Monday, 22 August 2016

Diana Bretherick: Criminology and Crime Fiction.

Shotsblog is pleased to be the first to welcome Diana Bretherick to the blog as part of The Devil’s Daughter blog tour.   Diana Bretherick was a criminal barrister for ten years and is a former lecturer in criminology and criminal justice at the University of Portsmouth. Her first novel, City of Devils (Orion, 2013) was selected for the 2013 Specsavers Crime Thriller Book Club. Her latest novel The Devil’s Daughters is recently published by Orion in paperback.

As a former criminal barrister and criminologist specialising in the study of crime and popular culture it was perhaps only a matter of time before I tried my hand at writing crime fiction. My experiences in these fields have certainly informed my novels.

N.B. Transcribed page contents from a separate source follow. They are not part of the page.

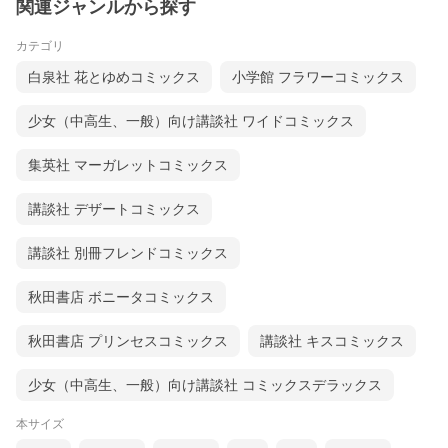
関連ジャンルから探す
カテゴリ
白泉社 花とゆめコミックス
小学館 フラワーコミックス
少女（中高生、一般）向け講談社 ワイドコミックス
集英社 マーガレットコミックス
講談社 デザートコミックス
講談社 別冊フレンドコミックス
秋田書店 ボニータコミックス
秋田書店 プリンセスコミックス
講談社 キスコミックス
少女（中高生、一般）向け講談社 コミックスデラックス
本サイズ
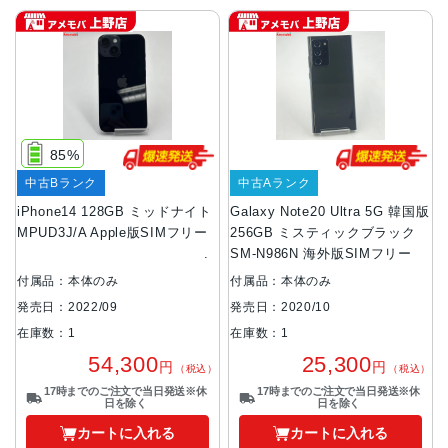
85%
中古Bランク
中古Aランク
iPhone14 128GB ミッドナイト
Galaxy Note20 Ultra 5G 韓国版
MPUD3J/A Apple版SIMフリー
256GB ミスティックブラック
SM-N986N 海外版SIMフリー
付属品：本体のみ
付属品：本体のみ
発売日：2022/09
発売日：2020/10
在庫数：1
在庫数：1
54,300
25,300
円
円
（税込）
（税込）
17時までのご注文で当日発送※休
17時までのご注文で当日発送※休
日を除く
日を除く
カートに入れる
カートに入れる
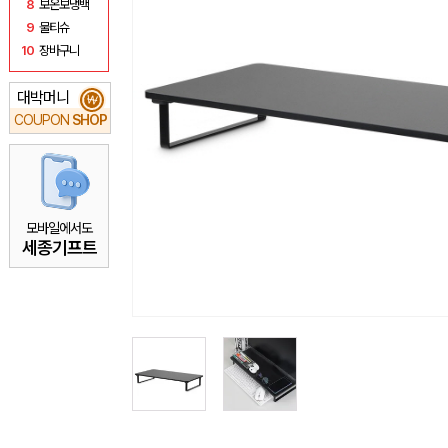
8
보온보냉백
9
물티슈
10
장바구니
대박머니
₩
COUPON
SHOP
모바일에서도
세종기프트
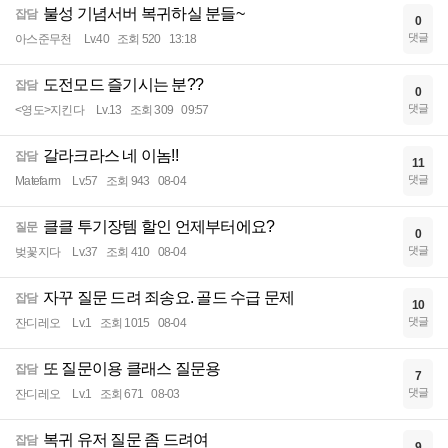
불성 기념서버 복귀하실 분들~
잡담
0
댓글
아스준무천
Lv.40
조회 520
13:18
도전모드 즐기시는 분??
잡담
0
댓글
<영도>지킨다
Lv.13
조회 309
09:57
갈라크라스 네 이놈!!
잡담
11
댓글
Matefarm
Lv.57
조회 943
08-04
클클 투기장템 할인 언제부터에요?
질문
0
댓글
벚꽃지다
Lv.37
조회 410
08-04
자꾸 질문 드려 죄송요. 골드 수급 문제
잡담
10
댓글
잔디레오
Lv.1
조회 1015
08-04
또 질문이용 클래스 질문용
잡담
7
댓글
잔디레오
Lv.1
조회 671
08-03
복귀 유저 질문 좀 드려여
잡담
9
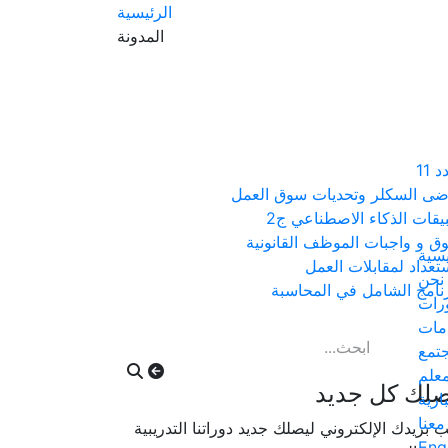
الرئيسية
المدونة
 11
ى السكلر وتحديات سوق العمل
يقات الذكاء الاصطناعي ج2
ق و واجبات الموظف القانونية
يسية
ستعداد لمقابلات العمل
نحن
رنامج الشامل في المحاسبة
ورات
مات
جتمع
معلم
صلك كل جديد
بارية
معنا
ب بريدك الإلكتروني ليصلك جديد دوراتنا التدريبية
Eng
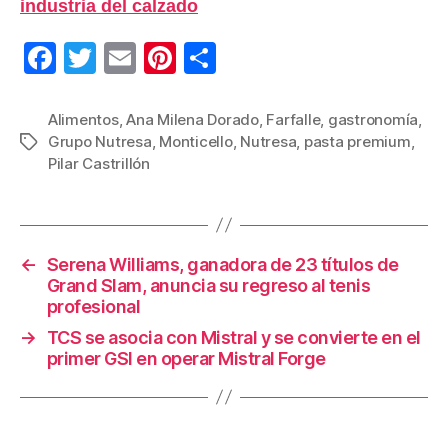
industria del calzado
F
T
E
Pi
C
a
wi
m
nt
o
c
tt
ail
er
m
Alimentos
,
Ana Milena Dorado
,
Farfalle
,
gastronomía
,
Grupo Nutresa
,
Monticello
,
Nutresa
,
pasta premium
,
Etiquetas
e
er
e
p
Pilar Castrillón
b
st
ar
o
tir
o
←
Serena Williams, ganadora de 23 títulos de
k
Grand Slam, anuncia su regreso al tenis
profesional
→
TCS se asocia con Mistral y se convierte en el
primer GSI en operar Mistral Forge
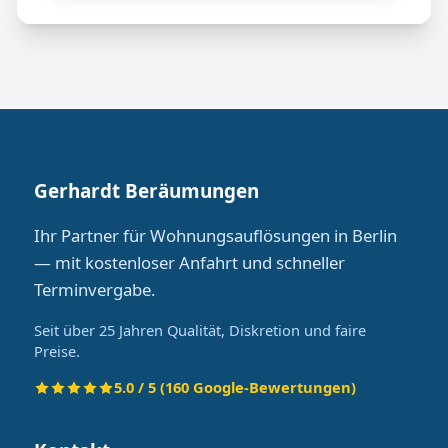
Gerhardt Beräumungen
Ihr Partner für Wohnungsauflösungen in Berlin
— mit kostenloser Anfahrt und schneller
Terminvergabe.
Seit über 25 Jahren Qualität, Diskretion und faire
Preise.
5.0 / 5 (160 Google-Bewertungen)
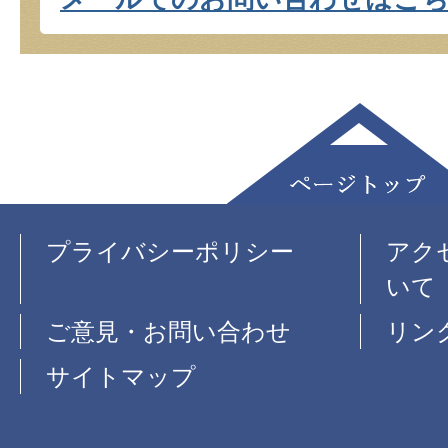
プライバシーポリシー
アク
いて
ご意見・お問い合わせ
リン
サイトマップ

Both ‘City of Devils’ and ‘The Devil’s Daughters’ are set in the Italian city of Turin in the 1880s and feature the world’s first criminologist Cesare Lombroso. Criminology is essentially the study of the causes and consequences of crime. Its history, in common with that of crime fiction, reflects changing social attitudes of all kinds as well as those towards crime and criminals. Before Lombroso’s influence the study of crime was little more than a ragbag of different ideas from various thinkers and it wasn’t until he began to write on the subject in the 1870s that it started to become an academic discipline in its own right. Having said that, Lombroso’s ideas were somewhat unusual although they should be viewed in the context of their times. Essentially he thought that some criminals were born rather than created by their environment. Such offenders, he decided, were throwbacks to primitive man and could be identified by their physical characteristics. A thief for example would have an expressive face and a thin beard, his forehead would be sloping and his nose would be distorted. Habitual murderers had bloodshot eyes, hawk like noses and thin lips and rapists, he decided, had jug ears.

Despite these rather odd observations Lombroso’s main contribution was to bring the study of crime to the public’s attention, which is why he is known as ‘the father of modern criminology’ and why we still teach criminology students about him today. In fact I decided to write about him as a result of a question asked by one my students in a seminar. They wanted to know if this so called criminal ‘expert’ had ever investigated any actual crimes. I was intrigued by the possibility and started to read Lombroso’s work, which had recently been translated into English. What I found changed everything for me. Although as far as I could see he didn’t catch any criminals he regularly gave expert evidence in criminal trials about whether their physical characteristics made their guilt more likely. It seemed to me that he might well have investigated crimes as part of this exercise. Reading his work took me into his world and also gave me his voice – bombastic, apparently sure of his ground but also quite insecure underneath all his bluster. He was also essentially a kind and humane man who saw his work as a step towards a crime free world benefitting everyone.
Although my knowledge of criminology helped me to paint pictures of a world where views
 of crime were quite different to ours, my background as a barrister was also useful. I would
think of offenders, lawyers and judges I had met whilst in practice and use them to create my characters and I also drew on cases for court scenes. But it isn’t just my own knowledge that informs my writing. I am lucky to have lawyers, historians, criminologists, psychologists and forensic experts as well as other writers as colleagues and friends all of whom give generously of their time to answer my many questions. Writing fiction is often seen as lonely pursuit but where the research is concerned it’s much more of a team effort.

The Devils Daughter by Diana Bretherick is published on 27th August 2016 (£13.99, Orion)

1888. When young Scottish scientist James Murray receives a letter from Sofia Esposito, a woman he once loved and lost, he cannot refuse her cry for help. Sofia's fifteen-year-old cousin has vanished but, because of her lower-class status, the police are unwilling to investigate.  Accompanied by his younger sister Lucy, Murray returns to the city of Turin where he was once apprenticed to the world-famous criminologist, Cesare Lombroso. As he embarks on his search for the missing girl, Murray uncovers a series of mysterious disappearances of young women and rumours of a haunted abbey on the outskirts of the city.  When the body of one of the girls turns up bearing evidence of a satanic ritual, Murray begins to slot together the pieces of the puzzle. But as two more bodies are discovered, fear grips the city and a desperate hunt begins to find a truly terrifying killer before he claims his next victim.